Assignment
Copy every line below that has the word "lines" in it.

[Records from a data collection]
========

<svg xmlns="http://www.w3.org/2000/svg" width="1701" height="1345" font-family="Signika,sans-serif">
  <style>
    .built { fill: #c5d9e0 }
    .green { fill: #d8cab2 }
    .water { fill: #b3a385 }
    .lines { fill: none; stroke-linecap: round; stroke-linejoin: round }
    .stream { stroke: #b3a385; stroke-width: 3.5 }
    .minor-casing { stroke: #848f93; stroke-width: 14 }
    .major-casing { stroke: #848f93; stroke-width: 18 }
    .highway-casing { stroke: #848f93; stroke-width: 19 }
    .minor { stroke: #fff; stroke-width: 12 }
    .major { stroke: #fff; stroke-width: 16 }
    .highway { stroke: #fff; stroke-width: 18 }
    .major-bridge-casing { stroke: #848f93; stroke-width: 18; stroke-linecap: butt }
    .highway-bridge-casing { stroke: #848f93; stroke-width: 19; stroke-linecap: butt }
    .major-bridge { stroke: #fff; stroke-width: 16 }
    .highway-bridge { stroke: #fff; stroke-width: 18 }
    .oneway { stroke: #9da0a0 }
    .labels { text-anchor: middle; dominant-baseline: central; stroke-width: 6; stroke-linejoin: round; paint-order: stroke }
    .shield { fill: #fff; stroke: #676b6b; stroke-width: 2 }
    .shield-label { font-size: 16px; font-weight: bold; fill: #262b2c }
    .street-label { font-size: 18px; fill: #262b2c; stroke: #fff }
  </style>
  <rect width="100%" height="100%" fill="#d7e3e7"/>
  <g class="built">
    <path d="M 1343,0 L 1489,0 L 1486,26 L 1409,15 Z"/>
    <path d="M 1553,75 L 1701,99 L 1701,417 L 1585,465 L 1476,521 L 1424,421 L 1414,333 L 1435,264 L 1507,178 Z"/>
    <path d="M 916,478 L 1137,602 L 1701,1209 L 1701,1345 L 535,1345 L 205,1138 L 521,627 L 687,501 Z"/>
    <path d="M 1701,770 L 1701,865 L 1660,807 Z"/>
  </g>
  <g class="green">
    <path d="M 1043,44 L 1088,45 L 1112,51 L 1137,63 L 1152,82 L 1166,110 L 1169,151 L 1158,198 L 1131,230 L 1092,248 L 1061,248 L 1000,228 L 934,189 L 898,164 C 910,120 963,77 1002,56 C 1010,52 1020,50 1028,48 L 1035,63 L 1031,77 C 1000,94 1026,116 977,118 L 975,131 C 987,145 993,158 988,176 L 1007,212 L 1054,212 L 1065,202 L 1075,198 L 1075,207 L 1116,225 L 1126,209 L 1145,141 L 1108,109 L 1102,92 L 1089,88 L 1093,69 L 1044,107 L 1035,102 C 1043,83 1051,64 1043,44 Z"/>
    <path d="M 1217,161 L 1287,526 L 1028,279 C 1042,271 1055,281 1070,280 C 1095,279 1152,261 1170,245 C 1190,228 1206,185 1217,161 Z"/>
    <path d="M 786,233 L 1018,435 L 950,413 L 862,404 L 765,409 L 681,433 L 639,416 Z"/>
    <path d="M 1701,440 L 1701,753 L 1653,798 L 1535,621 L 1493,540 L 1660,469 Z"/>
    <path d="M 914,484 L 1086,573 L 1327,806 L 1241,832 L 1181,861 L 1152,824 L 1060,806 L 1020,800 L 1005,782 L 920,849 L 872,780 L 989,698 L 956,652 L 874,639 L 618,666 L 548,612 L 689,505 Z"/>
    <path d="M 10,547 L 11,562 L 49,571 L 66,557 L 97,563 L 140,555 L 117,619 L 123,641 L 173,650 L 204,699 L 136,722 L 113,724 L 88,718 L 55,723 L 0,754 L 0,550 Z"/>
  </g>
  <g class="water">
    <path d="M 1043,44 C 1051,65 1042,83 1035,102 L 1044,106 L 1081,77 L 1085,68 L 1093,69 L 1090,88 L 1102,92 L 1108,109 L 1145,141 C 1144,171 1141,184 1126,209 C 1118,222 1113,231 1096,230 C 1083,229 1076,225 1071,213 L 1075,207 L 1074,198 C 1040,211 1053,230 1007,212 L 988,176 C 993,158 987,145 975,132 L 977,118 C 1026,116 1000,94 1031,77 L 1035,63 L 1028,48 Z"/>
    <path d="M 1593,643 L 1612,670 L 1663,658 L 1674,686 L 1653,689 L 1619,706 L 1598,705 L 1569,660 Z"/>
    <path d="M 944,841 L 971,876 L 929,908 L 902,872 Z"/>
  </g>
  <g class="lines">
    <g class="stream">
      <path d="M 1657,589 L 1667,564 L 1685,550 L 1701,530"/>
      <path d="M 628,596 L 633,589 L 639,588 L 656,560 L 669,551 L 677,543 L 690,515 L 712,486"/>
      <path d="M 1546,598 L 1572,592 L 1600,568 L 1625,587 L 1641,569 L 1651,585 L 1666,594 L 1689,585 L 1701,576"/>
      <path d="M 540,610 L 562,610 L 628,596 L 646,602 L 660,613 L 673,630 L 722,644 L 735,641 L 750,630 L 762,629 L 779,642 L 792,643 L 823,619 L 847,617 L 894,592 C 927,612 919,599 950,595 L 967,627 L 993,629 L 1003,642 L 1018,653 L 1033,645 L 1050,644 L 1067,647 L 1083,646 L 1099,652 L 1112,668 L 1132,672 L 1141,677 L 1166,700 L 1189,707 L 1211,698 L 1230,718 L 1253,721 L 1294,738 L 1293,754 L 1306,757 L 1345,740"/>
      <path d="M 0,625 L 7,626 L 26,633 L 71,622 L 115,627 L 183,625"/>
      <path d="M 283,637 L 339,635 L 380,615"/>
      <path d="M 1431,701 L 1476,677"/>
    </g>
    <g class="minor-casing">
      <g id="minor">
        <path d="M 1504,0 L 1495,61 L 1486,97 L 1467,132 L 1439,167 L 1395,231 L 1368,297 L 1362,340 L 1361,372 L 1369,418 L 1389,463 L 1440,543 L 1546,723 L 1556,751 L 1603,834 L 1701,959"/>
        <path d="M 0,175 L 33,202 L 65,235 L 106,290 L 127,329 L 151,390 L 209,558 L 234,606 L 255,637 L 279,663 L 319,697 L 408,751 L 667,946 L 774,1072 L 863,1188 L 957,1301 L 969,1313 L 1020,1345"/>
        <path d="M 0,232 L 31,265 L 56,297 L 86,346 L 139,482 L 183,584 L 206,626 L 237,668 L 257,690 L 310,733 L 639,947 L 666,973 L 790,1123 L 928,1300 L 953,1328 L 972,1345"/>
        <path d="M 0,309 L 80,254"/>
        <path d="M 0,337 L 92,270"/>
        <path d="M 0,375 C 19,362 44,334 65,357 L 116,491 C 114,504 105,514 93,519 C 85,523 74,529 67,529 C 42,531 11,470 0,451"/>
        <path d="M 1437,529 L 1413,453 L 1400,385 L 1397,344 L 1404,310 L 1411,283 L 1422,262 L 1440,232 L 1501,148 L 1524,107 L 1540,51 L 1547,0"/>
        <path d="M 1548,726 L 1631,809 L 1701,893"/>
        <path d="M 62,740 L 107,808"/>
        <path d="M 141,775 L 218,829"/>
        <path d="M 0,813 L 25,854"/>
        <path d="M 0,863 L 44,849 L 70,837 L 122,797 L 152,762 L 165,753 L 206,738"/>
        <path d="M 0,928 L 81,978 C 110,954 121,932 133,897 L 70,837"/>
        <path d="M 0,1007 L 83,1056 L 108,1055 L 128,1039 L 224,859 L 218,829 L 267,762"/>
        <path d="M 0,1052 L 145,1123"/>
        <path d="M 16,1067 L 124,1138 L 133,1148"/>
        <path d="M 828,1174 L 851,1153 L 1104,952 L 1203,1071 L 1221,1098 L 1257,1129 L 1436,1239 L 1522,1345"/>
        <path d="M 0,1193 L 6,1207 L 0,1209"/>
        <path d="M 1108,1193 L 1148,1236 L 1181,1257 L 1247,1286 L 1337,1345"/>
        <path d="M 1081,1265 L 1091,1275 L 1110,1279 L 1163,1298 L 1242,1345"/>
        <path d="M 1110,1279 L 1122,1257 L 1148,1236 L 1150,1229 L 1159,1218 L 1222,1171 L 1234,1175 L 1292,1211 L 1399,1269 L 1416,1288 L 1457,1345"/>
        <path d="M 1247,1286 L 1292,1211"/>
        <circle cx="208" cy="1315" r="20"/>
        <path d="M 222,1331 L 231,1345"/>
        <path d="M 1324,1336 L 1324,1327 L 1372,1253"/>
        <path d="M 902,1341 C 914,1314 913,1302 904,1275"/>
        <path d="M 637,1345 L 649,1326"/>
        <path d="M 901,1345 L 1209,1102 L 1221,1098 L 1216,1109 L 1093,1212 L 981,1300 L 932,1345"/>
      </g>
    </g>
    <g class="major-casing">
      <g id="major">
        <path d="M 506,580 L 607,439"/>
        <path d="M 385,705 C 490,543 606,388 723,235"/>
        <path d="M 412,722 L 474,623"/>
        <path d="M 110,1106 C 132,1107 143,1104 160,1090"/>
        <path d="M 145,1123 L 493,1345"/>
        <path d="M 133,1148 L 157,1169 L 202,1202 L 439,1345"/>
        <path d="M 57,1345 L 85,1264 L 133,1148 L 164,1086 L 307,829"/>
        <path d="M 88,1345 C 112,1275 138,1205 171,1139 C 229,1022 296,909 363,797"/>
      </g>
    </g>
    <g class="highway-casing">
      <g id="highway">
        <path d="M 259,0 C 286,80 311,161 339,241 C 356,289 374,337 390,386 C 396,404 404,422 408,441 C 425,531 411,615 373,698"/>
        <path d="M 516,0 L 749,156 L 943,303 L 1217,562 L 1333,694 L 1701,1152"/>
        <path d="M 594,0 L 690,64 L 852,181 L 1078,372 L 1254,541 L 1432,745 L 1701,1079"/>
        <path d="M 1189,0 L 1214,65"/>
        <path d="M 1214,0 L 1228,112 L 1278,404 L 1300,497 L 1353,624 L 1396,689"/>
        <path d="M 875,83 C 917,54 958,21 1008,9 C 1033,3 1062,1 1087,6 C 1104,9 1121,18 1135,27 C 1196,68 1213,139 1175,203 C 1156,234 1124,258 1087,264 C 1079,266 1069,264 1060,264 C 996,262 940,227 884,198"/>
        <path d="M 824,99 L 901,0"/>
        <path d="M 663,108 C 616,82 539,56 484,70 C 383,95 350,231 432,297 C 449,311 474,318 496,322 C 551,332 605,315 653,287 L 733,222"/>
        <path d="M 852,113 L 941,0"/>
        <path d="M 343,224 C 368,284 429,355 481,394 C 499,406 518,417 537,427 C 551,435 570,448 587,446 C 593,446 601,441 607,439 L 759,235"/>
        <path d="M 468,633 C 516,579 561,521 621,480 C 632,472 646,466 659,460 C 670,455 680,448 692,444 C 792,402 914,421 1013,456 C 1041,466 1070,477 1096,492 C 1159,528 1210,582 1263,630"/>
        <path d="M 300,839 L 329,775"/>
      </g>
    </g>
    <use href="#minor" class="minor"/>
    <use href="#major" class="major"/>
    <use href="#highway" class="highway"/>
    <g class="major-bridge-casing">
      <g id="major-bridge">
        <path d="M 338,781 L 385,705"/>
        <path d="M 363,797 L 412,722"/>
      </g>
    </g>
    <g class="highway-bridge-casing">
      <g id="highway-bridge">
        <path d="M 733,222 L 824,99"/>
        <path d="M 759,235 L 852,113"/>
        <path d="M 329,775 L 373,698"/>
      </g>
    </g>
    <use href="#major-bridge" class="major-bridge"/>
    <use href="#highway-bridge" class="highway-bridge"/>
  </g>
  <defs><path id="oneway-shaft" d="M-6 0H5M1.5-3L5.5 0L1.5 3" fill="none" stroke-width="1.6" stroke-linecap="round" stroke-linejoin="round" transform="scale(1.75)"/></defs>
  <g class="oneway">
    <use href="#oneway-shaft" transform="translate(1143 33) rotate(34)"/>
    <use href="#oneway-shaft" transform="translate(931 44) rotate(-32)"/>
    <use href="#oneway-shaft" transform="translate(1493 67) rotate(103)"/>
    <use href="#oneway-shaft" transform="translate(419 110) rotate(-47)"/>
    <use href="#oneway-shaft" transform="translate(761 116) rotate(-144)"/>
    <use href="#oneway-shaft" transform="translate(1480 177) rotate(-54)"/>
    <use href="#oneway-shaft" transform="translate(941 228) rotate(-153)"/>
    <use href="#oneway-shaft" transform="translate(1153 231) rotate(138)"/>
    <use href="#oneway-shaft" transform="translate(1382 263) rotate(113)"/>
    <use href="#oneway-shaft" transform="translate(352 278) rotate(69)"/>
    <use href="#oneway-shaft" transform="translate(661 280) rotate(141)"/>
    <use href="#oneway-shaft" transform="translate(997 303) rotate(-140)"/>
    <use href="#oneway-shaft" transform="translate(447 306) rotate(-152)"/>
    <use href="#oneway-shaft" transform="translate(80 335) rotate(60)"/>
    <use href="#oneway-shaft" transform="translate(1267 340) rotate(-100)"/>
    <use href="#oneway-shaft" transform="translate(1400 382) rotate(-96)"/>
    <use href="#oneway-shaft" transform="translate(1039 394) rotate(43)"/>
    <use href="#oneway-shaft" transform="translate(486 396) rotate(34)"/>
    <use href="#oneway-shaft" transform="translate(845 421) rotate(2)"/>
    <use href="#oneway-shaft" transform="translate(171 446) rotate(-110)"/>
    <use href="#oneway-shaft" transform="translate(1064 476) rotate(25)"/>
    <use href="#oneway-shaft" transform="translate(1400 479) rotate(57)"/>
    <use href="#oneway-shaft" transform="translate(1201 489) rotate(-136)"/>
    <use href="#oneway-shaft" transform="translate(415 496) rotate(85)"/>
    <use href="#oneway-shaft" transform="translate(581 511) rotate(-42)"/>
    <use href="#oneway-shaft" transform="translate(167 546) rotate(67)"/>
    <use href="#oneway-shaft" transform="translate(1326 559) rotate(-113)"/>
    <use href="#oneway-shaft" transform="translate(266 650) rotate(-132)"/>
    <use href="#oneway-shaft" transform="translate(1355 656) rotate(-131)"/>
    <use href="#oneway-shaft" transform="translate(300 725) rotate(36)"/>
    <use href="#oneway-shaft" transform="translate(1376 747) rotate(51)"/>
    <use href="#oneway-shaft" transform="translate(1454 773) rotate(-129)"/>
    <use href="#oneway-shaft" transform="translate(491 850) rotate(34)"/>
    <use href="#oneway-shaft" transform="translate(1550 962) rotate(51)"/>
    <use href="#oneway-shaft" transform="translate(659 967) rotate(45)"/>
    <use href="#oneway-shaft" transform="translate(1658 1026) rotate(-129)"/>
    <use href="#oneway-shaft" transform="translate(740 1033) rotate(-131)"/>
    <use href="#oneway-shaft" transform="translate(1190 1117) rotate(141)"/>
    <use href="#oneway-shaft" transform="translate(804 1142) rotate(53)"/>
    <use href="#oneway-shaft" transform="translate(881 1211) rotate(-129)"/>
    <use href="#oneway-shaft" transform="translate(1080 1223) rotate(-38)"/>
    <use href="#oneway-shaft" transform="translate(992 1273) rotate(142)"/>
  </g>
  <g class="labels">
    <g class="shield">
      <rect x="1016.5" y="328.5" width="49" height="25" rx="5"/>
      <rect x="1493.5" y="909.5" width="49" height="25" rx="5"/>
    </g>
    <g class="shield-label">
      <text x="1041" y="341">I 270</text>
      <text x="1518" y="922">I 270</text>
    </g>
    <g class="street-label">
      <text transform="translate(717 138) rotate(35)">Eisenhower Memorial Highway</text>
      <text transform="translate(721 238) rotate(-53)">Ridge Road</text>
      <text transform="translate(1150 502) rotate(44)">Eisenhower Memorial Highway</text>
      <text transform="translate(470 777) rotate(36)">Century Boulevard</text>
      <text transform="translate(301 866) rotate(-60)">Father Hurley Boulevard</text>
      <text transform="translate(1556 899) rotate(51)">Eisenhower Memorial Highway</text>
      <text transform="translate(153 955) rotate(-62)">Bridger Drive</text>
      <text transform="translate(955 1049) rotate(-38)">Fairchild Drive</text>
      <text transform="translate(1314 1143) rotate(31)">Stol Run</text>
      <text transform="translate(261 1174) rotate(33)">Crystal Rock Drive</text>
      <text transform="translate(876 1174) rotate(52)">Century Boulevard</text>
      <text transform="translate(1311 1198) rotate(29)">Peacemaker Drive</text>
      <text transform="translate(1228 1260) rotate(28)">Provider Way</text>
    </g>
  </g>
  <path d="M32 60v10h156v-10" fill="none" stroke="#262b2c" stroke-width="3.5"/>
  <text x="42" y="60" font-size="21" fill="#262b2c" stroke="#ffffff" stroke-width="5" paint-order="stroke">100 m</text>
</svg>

========

Solution to this problem
    .lines { fill: none; stroke-linecap: round; stroke-linejoin: round }
  <g class="lines">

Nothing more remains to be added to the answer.